Empowering Our Youngest Writers

In recent days, I have spent a considerable amount of time in classrooms along side our youngest writers. I have worked with teachers of these emerging writers and in every instance these educators are striving to provide opportunities for their students to develop a healthy perception of themselves as writers. Daily opportunities to write on topics and ideas selected by the students themselves have been a feature. Encouragement for students to experiment with sounds and letters as they develop increasing confidence to composing meaningful messages for others to read. These young authors are developing important understandings about what it means to write. They are also being consistently supported to learn useful strategies to guide them in the processes of writing. Gradually they are forming a sense of form and genre and craft through their writing experiences. They are also experimenting with writing conventions. I witnessed powerful evidentce of students' reading the room' as they searched for conventional spelling of sought after words. Word walls were constantly scanned. Writers collaborated. A creative buzz filled these classrooms.
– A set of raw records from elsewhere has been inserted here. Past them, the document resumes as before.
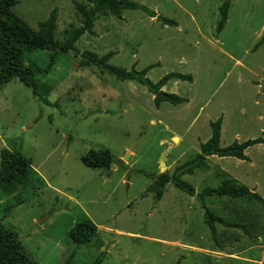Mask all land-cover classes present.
Wrapping results in <instances>:
<instances>
[{"label":"rangeland","instance_id":"rangeland-1","mask_svg":"<svg viewBox=\"0 0 264 264\" xmlns=\"http://www.w3.org/2000/svg\"><path fill=\"white\" fill-rule=\"evenodd\" d=\"M106 1L147 13L100 18L95 36L77 42L78 53L60 56L38 78L36 96L17 80L0 87V153L22 154L32 170L23 184L0 188V224L17 233L36 264H91L101 254L102 264H264V208L256 202L206 198L209 212L244 227L215 224V242L197 197L172 185L159 202L146 193L161 169L171 175L199 154L210 123L222 118L220 148L263 144L244 152L247 161L207 158L182 181L198 195L232 179L264 200V0H233L220 33L224 0ZM75 3L89 5L18 0L13 11L33 30L55 11V39L62 42L65 30L80 26ZM84 52H112L109 64L128 72L154 66L146 74L152 84L169 74L190 76L161 90L187 103L156 108L145 87L83 67ZM48 60V52L29 56L42 68ZM103 149L115 161L111 174L80 162ZM85 220L97 232L76 248L68 235Z\"/></svg>","mask_w":264,"mask_h":264},{"label":"trees","instance_id":"trees-1","mask_svg":"<svg viewBox=\"0 0 264 264\" xmlns=\"http://www.w3.org/2000/svg\"><path fill=\"white\" fill-rule=\"evenodd\" d=\"M233 0H224L220 7V20L217 25V33H220L228 19V12ZM89 5L75 3L76 15L80 18V26H70L64 31L62 42L55 39L57 13L52 11L48 19L38 24L37 30L31 29L13 11L18 0H0V87L6 86L17 80L25 88L32 91L36 96L39 88L38 78L50 74L62 55L78 53L77 42L85 35L94 37L96 21L102 17H115L120 19L123 12L142 10L143 8L128 3H116L106 0H88ZM146 12V11H145ZM147 13V12H146ZM162 23H167L161 20ZM173 25V24H172ZM36 52H48L49 60L45 67H39L29 62V56ZM114 56L110 52L101 57L84 52L81 55L80 64L83 67L99 70L101 73L115 77L118 81L136 82L145 87L147 92L154 96V105L159 108L161 103L172 106H180L187 103L186 99L173 94H166L161 90L173 80L192 81V77L180 74H169L156 84L146 79V74L154 67H148L142 72H130L118 69L109 64ZM222 118L210 123L211 135L205 144L199 147V154L176 167L171 175L160 174L153 178L151 186L146 193L154 195V200L159 202L164 194L166 186L172 185L175 189L185 193L189 197H197L204 209V220L211 235L216 242L215 224L229 229H244V227L229 224L221 218L213 215L204 206V200L209 197H228L233 200H245L256 202L264 208V200L254 191L238 185L229 179L221 183L217 189H206L196 195L194 189L182 181V177L192 175L195 171L205 166L207 158H232L238 161H247L244 152L252 146L263 144L261 140L246 141L244 143L234 142L227 148H220ZM80 162L91 170L108 171L115 161L108 150L90 151L84 155ZM31 160L25 158L18 152L0 153V188L4 185L23 184L31 175ZM97 232L96 226L89 220H85L71 230L68 237L76 248L90 243ZM103 254L99 255L91 264H102ZM0 264H36L31 255L28 254L20 242L15 231L7 229L0 224ZM63 264H69L66 260Z\"/></svg>","mask_w":264,"mask_h":264},{"label":"water","instance_id":"water-1","mask_svg":"<svg viewBox=\"0 0 264 264\" xmlns=\"http://www.w3.org/2000/svg\"><path fill=\"white\" fill-rule=\"evenodd\" d=\"M135 145H136V143H134V144L132 145V147L128 150L129 153L132 152V151L134 150ZM127 157H129V154H126V157H125L123 160H126ZM163 158H164V155L161 156V158H160V162L163 160ZM160 165L162 166V164H160ZM114 168H115L114 165H111V166H110V169L108 170L109 174L112 173V169H114ZM160 174H163V170H162V169L160 170Z\"/></svg>","mask_w":264,"mask_h":264}]
</instances>
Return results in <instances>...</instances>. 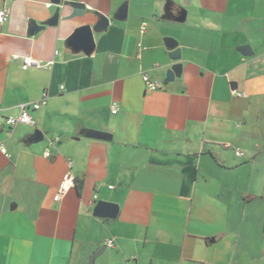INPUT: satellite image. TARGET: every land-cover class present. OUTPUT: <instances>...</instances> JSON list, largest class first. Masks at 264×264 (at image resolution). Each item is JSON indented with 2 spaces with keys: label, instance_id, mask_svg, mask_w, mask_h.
Wrapping results in <instances>:
<instances>
[{
  "label": "crops",
  "instance_id": "crops-1",
  "mask_svg": "<svg viewBox=\"0 0 264 264\" xmlns=\"http://www.w3.org/2000/svg\"><path fill=\"white\" fill-rule=\"evenodd\" d=\"M62 2L84 15L64 6L50 26L52 0H0V264H264V0ZM102 16L93 52H74L69 37ZM23 107L34 126L8 127ZM102 202L114 220L95 216Z\"/></svg>",
  "mask_w": 264,
  "mask_h": 264
},
{
  "label": "water",
  "instance_id": "water-1",
  "mask_svg": "<svg viewBox=\"0 0 264 264\" xmlns=\"http://www.w3.org/2000/svg\"><path fill=\"white\" fill-rule=\"evenodd\" d=\"M53 4L57 7L55 10V13L53 16L49 19L48 25L50 26H56L59 19H60V12L63 9L64 6H69L72 10V14L66 18H74V17H81L84 15L85 8L82 4L78 3H67L63 4L62 0H52ZM127 17V4H123L121 8L119 9L118 13L115 16V20L117 21H124ZM184 20V12L181 13V16L177 19L178 22H182ZM110 24V20L102 16L98 22L94 26H82L78 28L68 39L67 43L68 46L74 51V52H83L86 55H90L94 50V33L100 32L105 30ZM44 27H39L37 25L33 26V31H39L43 29ZM166 45L170 48L171 54L170 58L174 61H178L180 58V50L177 48L178 43L174 41L173 39H167ZM181 74V64H177L173 68H171L166 73V78L164 80V83H172L174 80L179 77ZM89 137L100 139V140H110L111 136L106 133L101 132H90ZM43 140V136L39 131H35L34 134L30 137L29 142L30 143H39ZM118 208L116 205L111 203H105L102 202L99 204V206L96 208V214L95 216L101 219H108V220H114L117 215ZM105 248H101L95 255L91 257L90 263L93 262L96 255L100 254L102 251H104Z\"/></svg>",
  "mask_w": 264,
  "mask_h": 264
},
{
  "label": "built area",
  "instance_id": "built-area-1",
  "mask_svg": "<svg viewBox=\"0 0 264 264\" xmlns=\"http://www.w3.org/2000/svg\"><path fill=\"white\" fill-rule=\"evenodd\" d=\"M6 16H7L6 11H4V10L0 11V25L6 21ZM145 30H146V23H142L140 26V34L143 35L145 33ZM14 59L20 60L22 71H27V70H32V69L38 70V69L46 68L52 64L51 62L45 63V62H42L40 60H37V59L32 58V57H28V56H23V57L14 56ZM142 79H143V82L145 84L146 90L148 92L161 91L163 89L162 83H160L156 80L150 79L147 75H143ZM44 104H45V96L43 97V99L41 101L31 104L30 106H28V108L32 109L33 111H37ZM28 108L23 107L20 115L6 119L5 124L10 128L14 127L18 124L34 126L35 123L31 117V115L29 114ZM117 112H118L117 106L112 105L111 106V114L115 115V114H117ZM0 151L7 158L10 157L9 154L7 153L6 149L4 148V146L1 143H0ZM48 155L49 154L46 152L45 156L48 157ZM235 155L239 157L242 154L236 150ZM73 186H74V178L72 177L70 172H67L63 176L62 182L60 183L59 188L57 190V193L53 198L54 202L59 201ZM105 246H106V248L112 249L113 248V241H111V240L106 241Z\"/></svg>",
  "mask_w": 264,
  "mask_h": 264
}]
</instances>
They are gradually becoming 'brave writers' who are willing to take risks with the spelling of previously unfamiliar words. Teachers are conscious of  encouraging their students to make decisions about the shape and form of their writing. They are mindfully teaching, rather than trying to control writing.

As students engage with language and progressively gain control of the words they wish to use,  the teacher is provided with powerful feedback as to the effectiveness of the teaching taking place.

Only yesterday, a teacher shared with me various writing samples she had gathered from one of her young writers. A smile spread across her face as she pointed to the obvious development of the writing between February and June. This was a celebration of  the writer's progress.

Teachers are devoting an increasing amount of writing workshop time to rehearsal for writing. A range of pre-writing strategies are implemented to assist the young writer to more confidently identify the message they wish to convey to their readers. Before the writing begins, time is provided for talk, planning, rehearsing, questioning, reading, drawing and so on. The writing that emerges, is enhanced through time devoted to articulating writing intentions. No 'cold starts'  for these inexperienced writers. The writer is accorded respect. By the end of their first year of school, the young writers in these classes will move onto Grade one with a healthy image of themselves as writers.

Here are some photographs I took, exemplifying a number of the effective practice I have seen lately.
It's always great to share good news!

As part of Share Time, these beginning writers were given time to wander about in a gallery walk or silent share to observe the writing of their peers and look for new ideas to try in their own writing. A wonderful strategy for rasing awareness. There is more than one teacher of writing in every classroom.
This was Lola's plan for her fairytale. She produced a lengthy piece that included many of the ingredients listed in her plan. It included princesses, potions and a love element.


This young writer is thinking about her writing. She pondered for some time before the message emerged on the page. The important thing about this was that their was confidence in the writer to resolve the issue. Time and space was provided. The writer was not pressured. She had control and ownership. The problem was solved. The writer produced a fine piece of writing. Powerful messages from the teacher.